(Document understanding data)
++++++++++

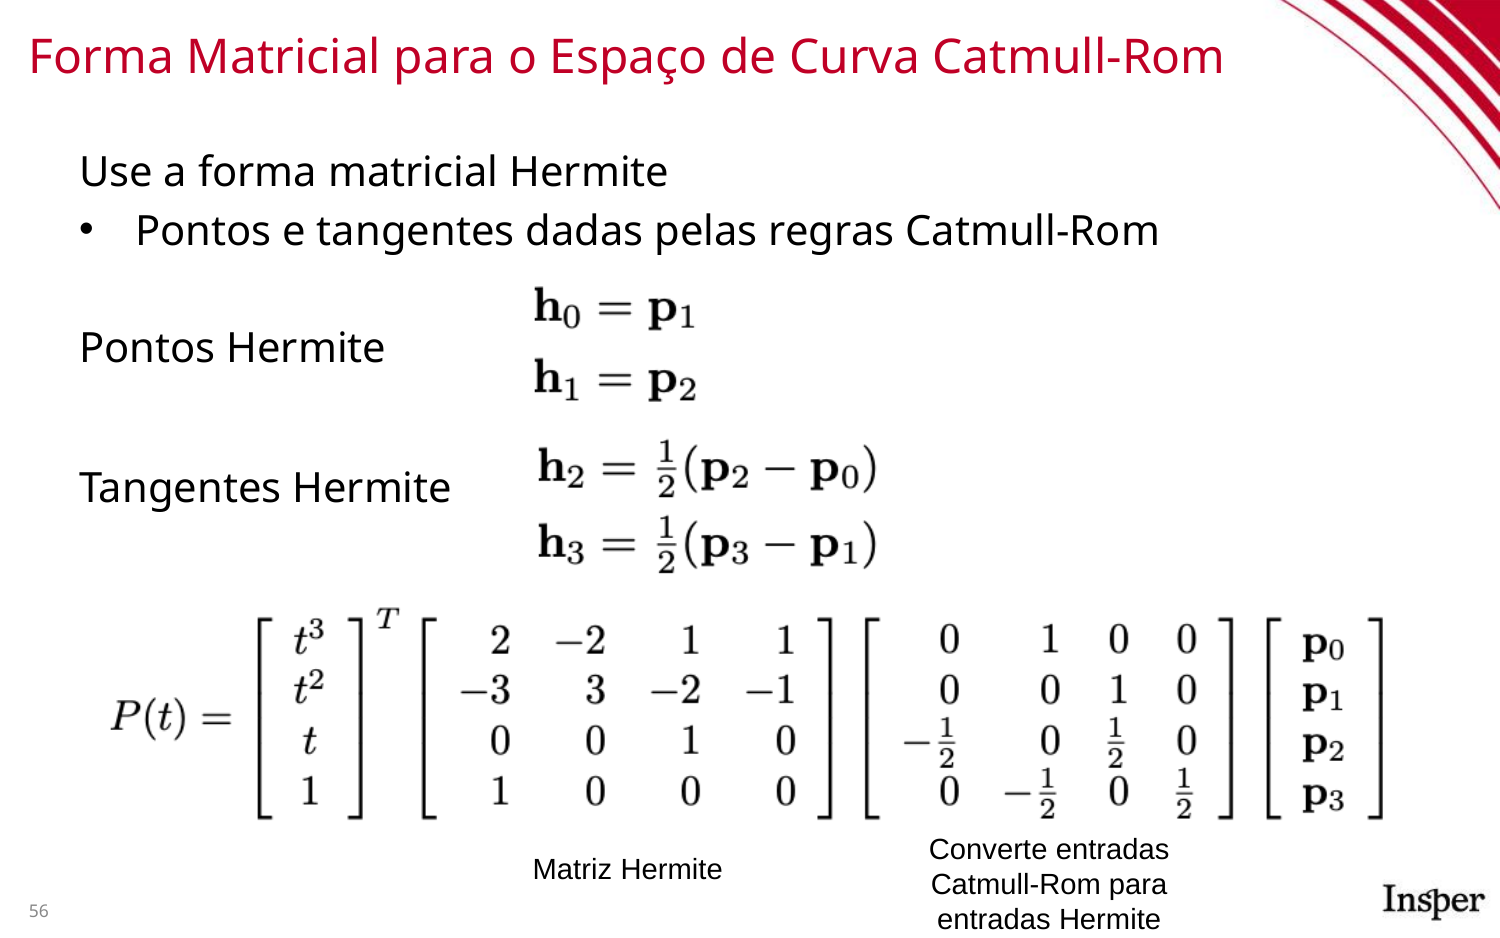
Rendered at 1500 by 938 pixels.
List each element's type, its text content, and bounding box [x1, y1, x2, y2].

list Use a forma matricial Hermite Pontos e tangentes dadas pelas regras Catmull-Rom Pontos Hermite Tangentes Hermite [64, 137, 1447, 558]
title Forma Matricial para o Espaço de Curva Catmull-Rom [13, 18, 1397, 104]
text_box Converte entradas Catmull-Rom para entradas Hermite [864, 838, 1235, 919]
text_box Matriz Hermite [421, 843, 834, 899]
picture [524, 277, 717, 418]
slide_number 56 [0, 887, 78, 938]
picture [97, 0, 1500, 938]
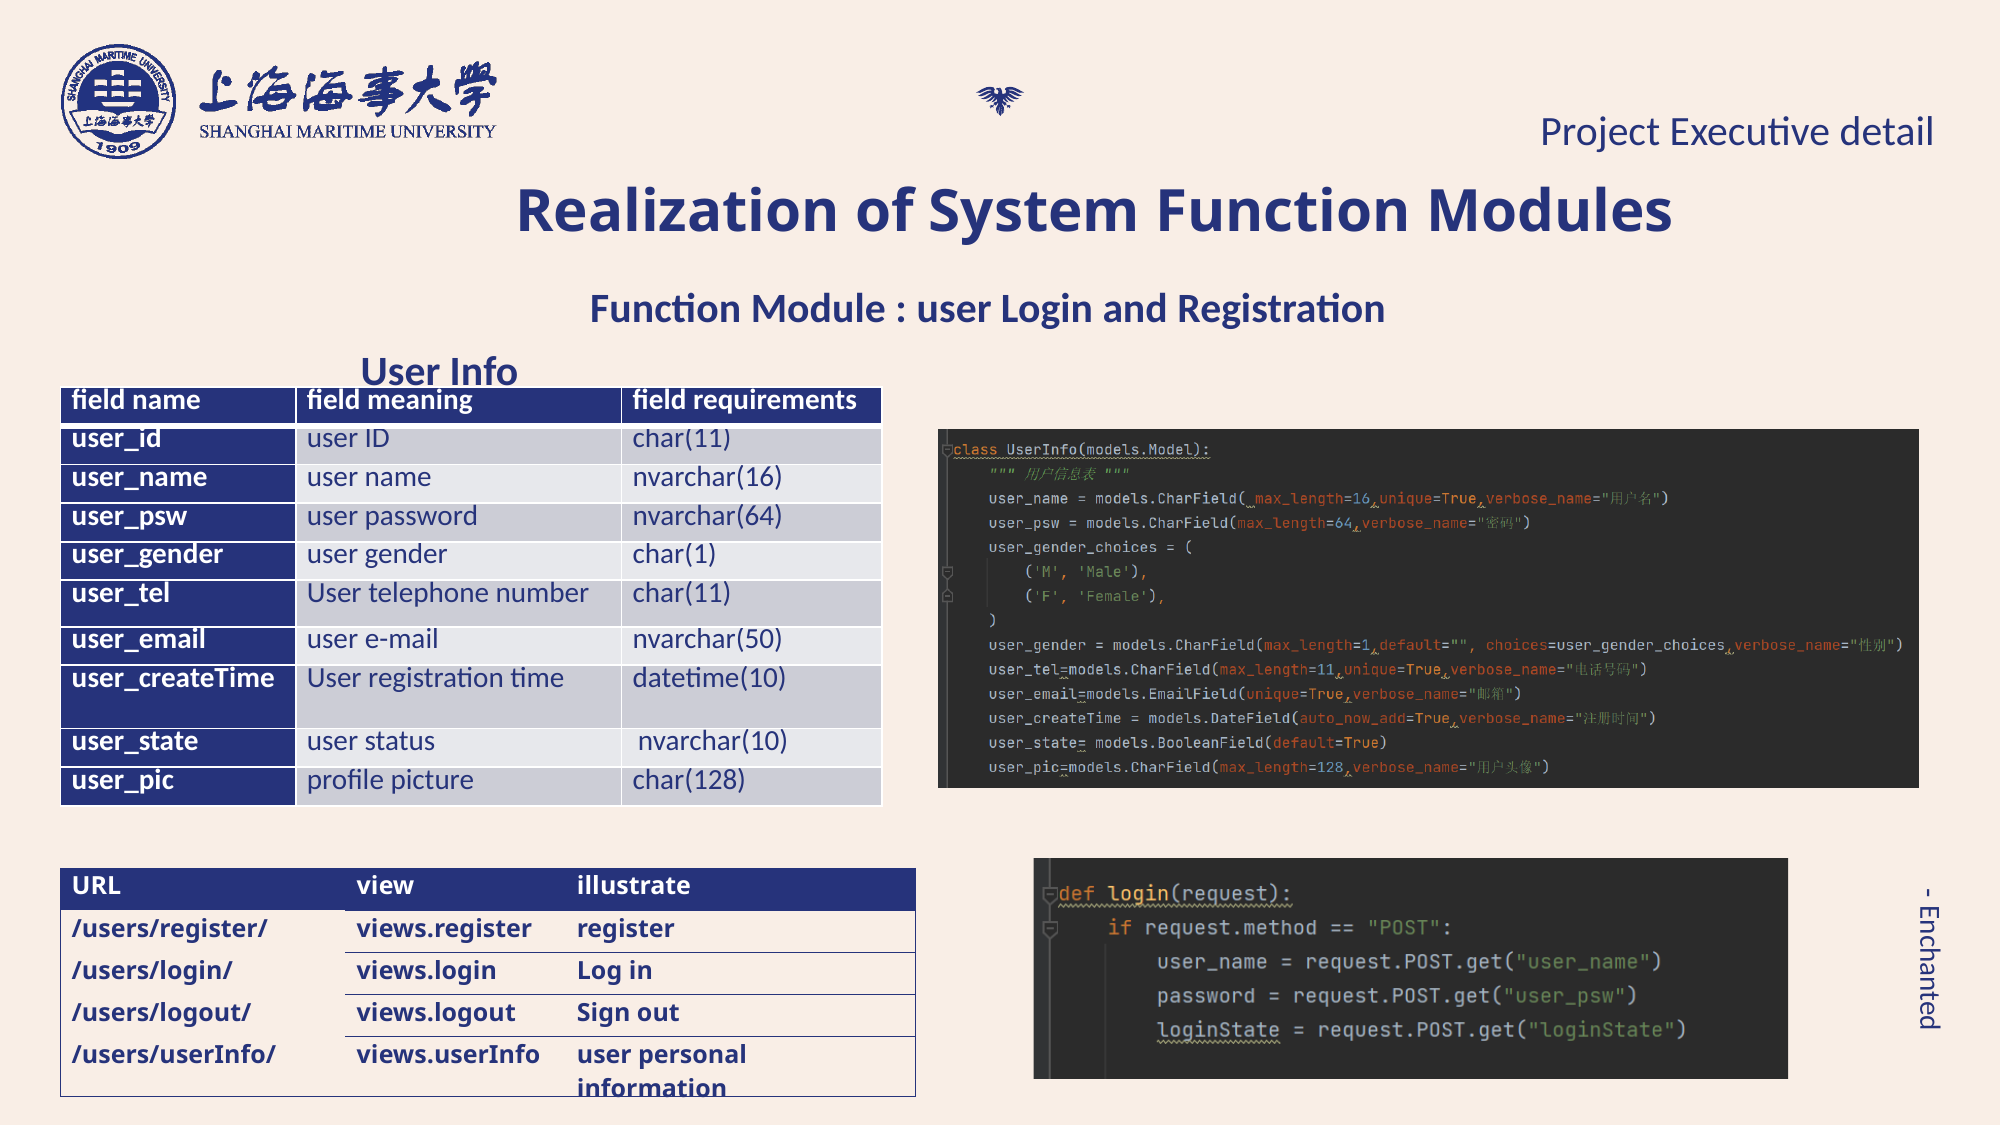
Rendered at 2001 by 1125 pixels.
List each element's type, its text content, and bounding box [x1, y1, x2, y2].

++++++++++

Work request: What belongs in the answer is each line of the data that has the word "pixels".

Response to this task:
Rendered at 1500 by 938 pixels.
Rendered at 2001 by 1125 pixels.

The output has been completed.